Estepilha: medalhas são impostas e não entregues como uma caixa de “Ferrero Rocher”… diz o protocolo

Rui Marote
O Estepilha é muito respeitador de protocolos. Assistimos à cerimónia solene da entrega das insígnias honoríficas da RAM na TV e blasfemámos e pedimos perdão logo de seguida. Mais uma vez assistimos a imperdoáveis quebras de protocolo. Tanta falta faz o antigo livro “cor de rosa” que se comprava na Casa Figueira. O Estepilha hoje recomenda hoje o livro mais conhecido do diplomata José Bouza Serrano.
Numa cerimónia solene do Dia da Região, o protocolo dita que as condecorações devem ser impostas aos homenageados.
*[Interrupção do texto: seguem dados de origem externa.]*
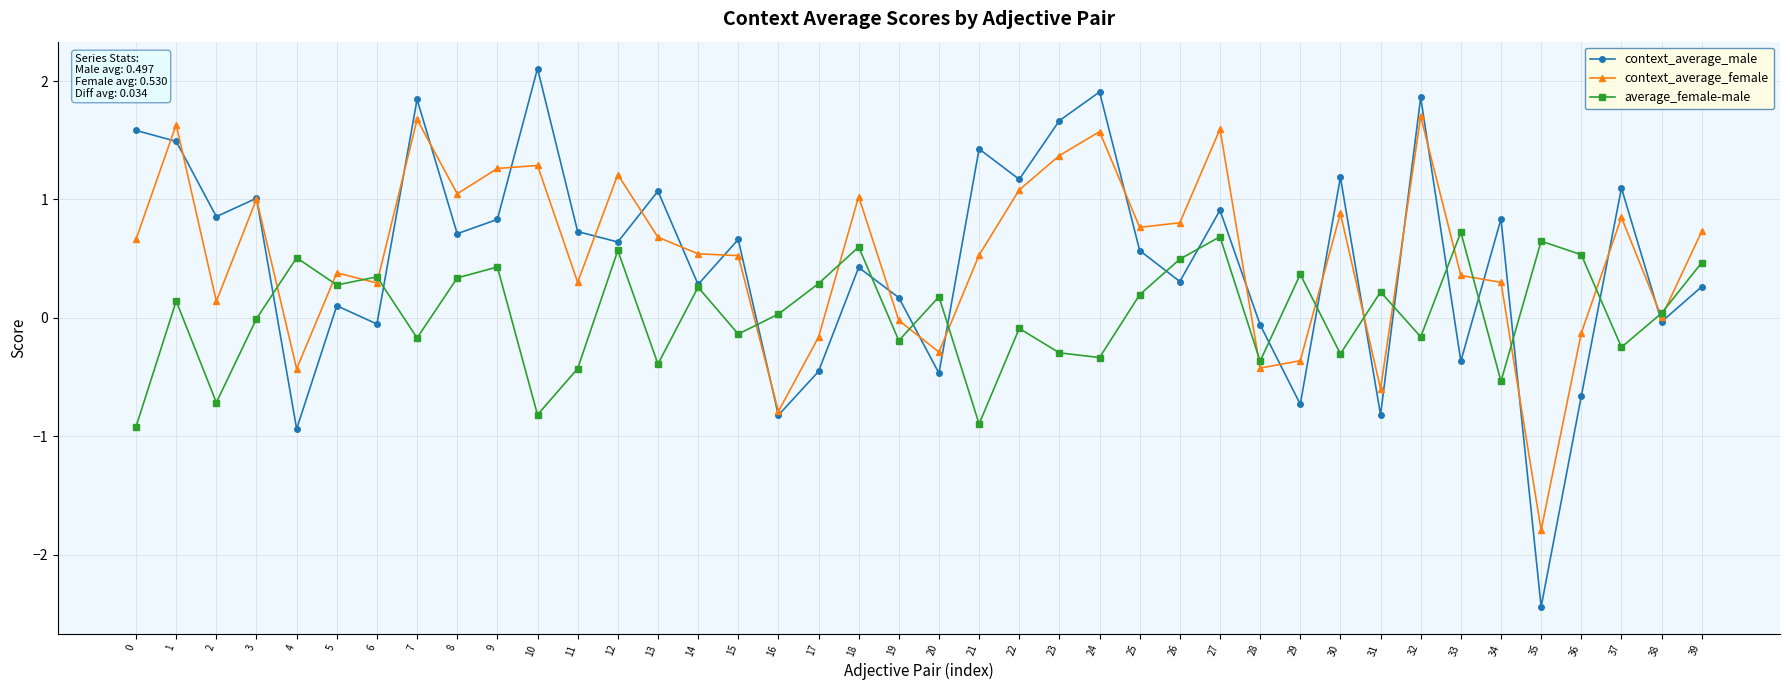

List the series in order of their peak value, lowest first.

average_female-male, context_average_female, context_average_male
O que não aconteceu.
Segundo as regras do Protocolo das Ordens Honoríficas Portuguesas as insígnias devem ser colocadas directamente sobre o peito, suspensas ao pescoço ou a tiracolo, consoante o grau da distinção.
A entrega das medalhas simplesmente na caixa (sem a sua imposição física) só deve acontecer em duas situações específicas: A título póstumo, quando o homenageado faleceu, ou em casos de representação, ou seja, quando o condecorado não pode estar presente e se faz representar por alguém .
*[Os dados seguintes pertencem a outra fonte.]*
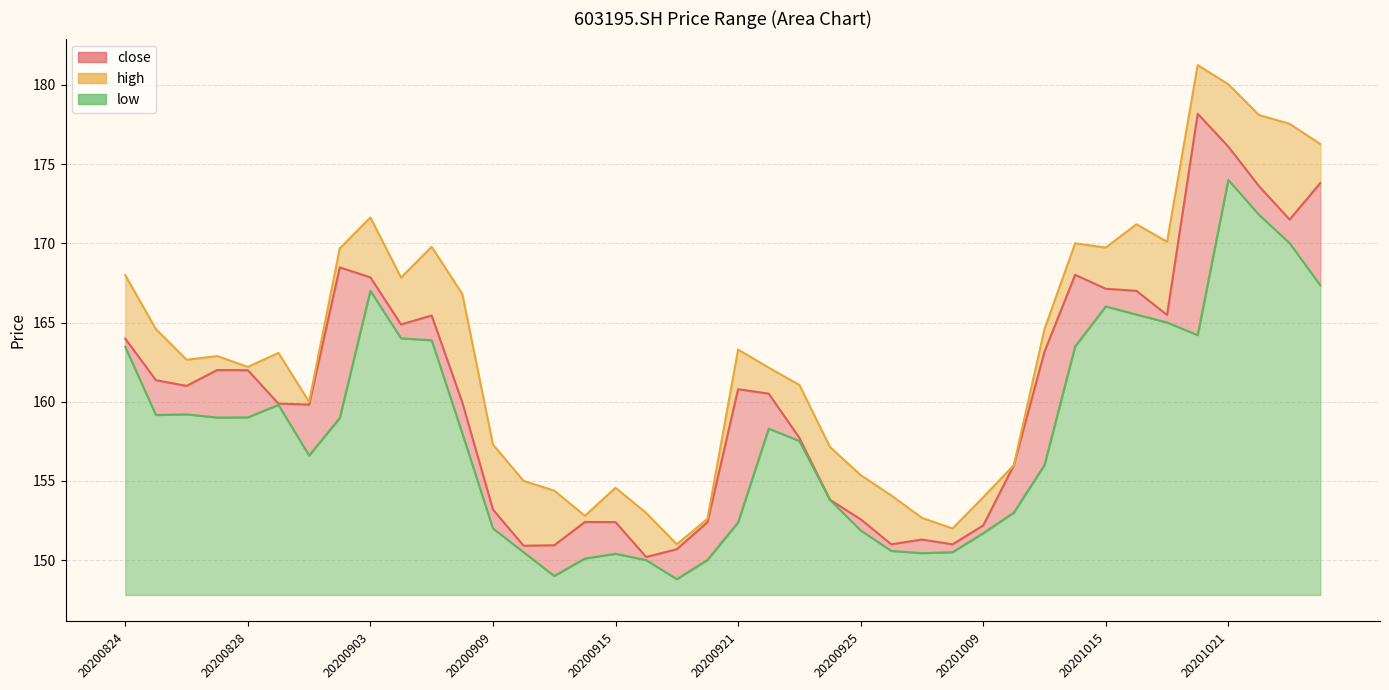

Reading left to right, list all the values displayed in this chart.

close: 164.0	161.4	161.0	162.0	162.0	159.9	159.8	168.5	167.8	164.9	165.4	159.9	153.2	150.9	150.9	152.4	152.4	150.2	150.7	152.4	160.8	160.5	157.7	153.8	152.6	151.0	151.3	151.0	152.2	156.0	163.2	168.0	167.1	167.0	165.5	178.2	176.1	173.6	171.5	173.8
high: 168.0	164.6	162.7	162.9	162.2	163.1	160.0	169.7	171.6	167.8	169.8	166.8	157.3	155.0	154.4	152.8	154.6	153.0	151.0	152.6	163.3	162.2	161.1	157.1	155.4	154.1	152.7	152.0	154.0	156.0	164.6	170.0	169.7	171.2	170.1	181.2	180.0	178.1	177.5	176.3
low: 163.5	159.2	159.2	159.0	159.0	159.8	156.6	159.0	167.0	164.0	163.9	158.0	152.0	150.5	149.0	150.1	150.4	150.0	148.8	150.0	152.4	158.3	157.5	153.8	151.9	150.6	150.4	150.5	151.7	153.0	156.0	163.5	166.0	165.5	165.0	164.2	174.0	171.8	170.0	167.3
Nos restantes casos, a ausência de imposição retira o simbolismo, a solenidade e o reconhecimento público que a condecoração exige.
O Estepilha daqui manifesta o seu aplauso à presidente da Assembleia Regional, Rubina Leal, que impôs as condecorações retirando-as das caixas e colocando ao peito ou ao pescoço dos condecorados. O Representante da República juiz desembargador Paulo Barreto e o presidente do Governo Regional, Miguel Albuquerque, alinharam pelo mesmo diapasão: entregaram a caixa com a condecoração nas mãos do condecorado como se fosse uma caixa de chocolates Ferrero Rocher.
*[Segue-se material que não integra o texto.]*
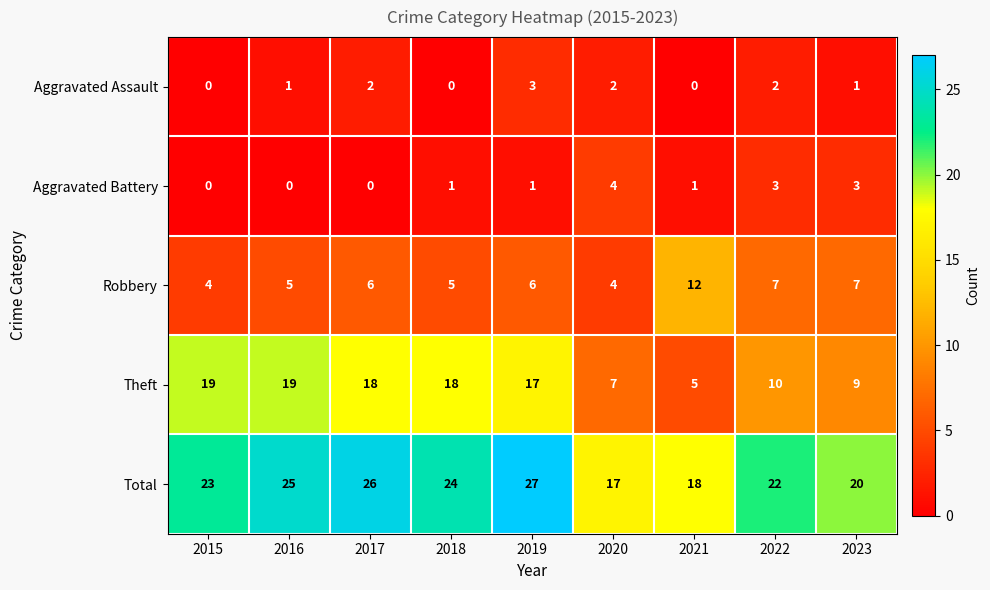

What is the spread (max minus min) of values at 2015?

23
Estepilha! Não somos uma “república da bananas”.
Encerramos com uma historieta alusiva. Estávamos em Setembro de 1973, era Ministro do Ultramar Baltazar Rebelo de Sousa ex-governador geral de Moçambique. Em funções de Ministro do Ultramar, visitava a “Província de Moçambique “. Na região de Nacala condecorou diversos régulos.
Ora, integrávamos a comitiva ao norte de Moçambique ao serviço da Telecine, representante da RTP. A comitiva ministerial viajou num táxi aéreo e a imprensa noutro.
O insólito aconteceu quando o avião de Baltazar aterrou na base militar de Nacala  e após a aterragem a pista foi encerrada ao tráfego aéreo, uma vez que a cerimónia iria desenrolar-se na própria pista.
O avião da imprensa permaneceu ao largo. A cerimónia das condecorações realizou-se e só após o encerramento aterrámos. Ao aterrarmos barafustámos pelo impedimento da cobertura jornalística. Solução imediata: O ministro Baltazar repetiu a cerimónia. Os régulos tiveram de devolver a condecoração, o que fez com que alguns, baralhados, se zangassem e não a quisessem devolver.
Aqui no protocolo o mais importante era mesmo a divulgação da cerimónia, aquilo que chamamos na gíria fotojornalística, “o que interessa é o “boneco” .
Passados mais de meio século tudo continua na mesma. O que verdadeiramente interessa é o boneco. E com uma cerimónia televisionada as coisas têm de ser bem feitas, Estepilha!